A qualche mese dall’attivazione del progetto, che ha richiesto il ripensamento di un’architettura organizzativa e operativa che si è rivelata ancor più complessa nella fase di avvio, la figura del facilitatore ha toccato con mano la propria necessaria vocazione. Dalla sua postazione mobile, interna-esterna ai luoghi dell’azione, introduce una funzione riflessiva che difficilmente i sistemi, da soli, riescono a realizzare, ancor più a mantenere. L’analisi dei bisogni fatta con le scuole ha, prima di tutto, aiutato le scuole a mettere a fuoco i propri bisogni, a porre le domande giuste da parte dell’interlocutore giusto (perché nella posizione giusta), ha favorito una riflessività che difficilmente trova spazio e tempo se non stimolata e facilitata da una figura dalla forma agile, a questo dedicata.
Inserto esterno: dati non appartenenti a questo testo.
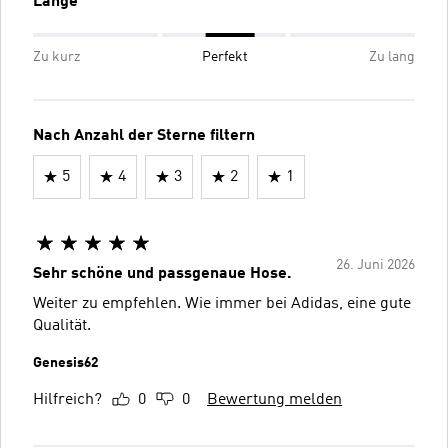
Länge
Zu kurz
Perfekt
Zu lang
Nach Anzahl der Sterne filtern
5
4
3
2
1
26. Juni 2026
Sehr schöne und passgenaue Hose.
Weiter zu empfehlen. Wie immer bei Adidas, eine gute
Qualität.
Genesis62
Hilfreich?
0
0
Bewertung melden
Il facilitatore, però, non è un supervisore. Emersi i bisogni, quindi, il lavoro è quello di trovare il modo per connetterli con le risorse, del progetto, della scuola, del territorio, stimolando un pensiero proattivo, creativo e abduttivo, che sicuramente gode delle possibilità che il progetto aggiunge, ma prova anche a riqualificare quello che già c’è, agendo, come dicevamo, sulla fisiologia del sistema, facendolo funzionare meglio.
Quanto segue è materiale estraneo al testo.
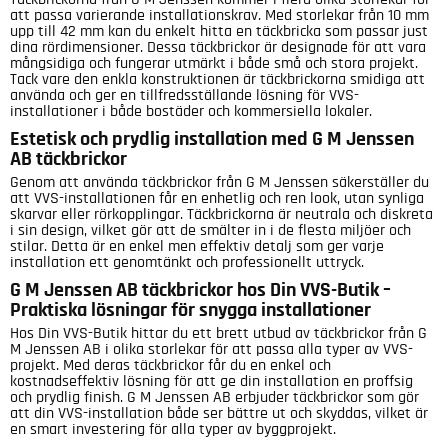
att passa varierande installationskrav. Med storlekar från 10 mm
upp till 42 mm kan du enkelt hitta en täckbricka som passar just
dina rördimensioner. Dessa täckbrickor är designade för att vara
mångsidiga och fungerar utmärkt i både små och stora projekt.
Tack vare den enkla konstruktionen är täckbrickorna smidiga att
använda och ger en tillfredsställande lösning för VVS-
installationer i både bostäder och kommersiella lokaler.
Estetisk och prydlig installation med G M Jenssen
AB täckbrickor
Genom att använda täckbrickor från G M Jenssen säkerställer du
att VVS-installationen får en enhetlig och ren look, utan synliga
skarvar eller rörkopplingar. Täckbrickorna är neutrala och diskreta
i sin design, vilket gör att de smälter in i de flesta miljöer och
stilar. Detta är en enkel men effektiv detalj som ger varje
installation ett genomtänkt och professionellt uttryck.
G M Jenssen AB täckbrickor hos Din VVS-Butik –
Praktiska lösningar för snygga installationer
Hos Din VVS-Butik hittar du ett brett utbud av täckbrickor från G
M Jenssen AB i olika storlekar för att passa alla typer av VVS-
projekt. Med deras täckbrickor får du en enkel och
kostnadseffektiv lösning för att ge din installation en proffsig
och prydlig finish. G M Jenssen AB erbjuder täckbrickor som gör
att din VVS-installation både ser bättre ut och skyddas, vilket är
en smart investering för alla typer av byggprojekt.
Co.Di.C.E. ha quindi l’ambizione di diventare un modello partecipato di intervento per moltiplicare e consolidare le opportunità educative rivolte alle fasce più fragili della popolazione scolastica, uno strumento per rafforzare la comunità educante costruendo connessioni forti ed efficaci, attivando processi partecipati di empowerment dove i più piccoli sono protagonisti anche nella gestione dei Beni comuni, un’opportunità per sperimentare e promuovere metodologie e strumenti educativi innovativi.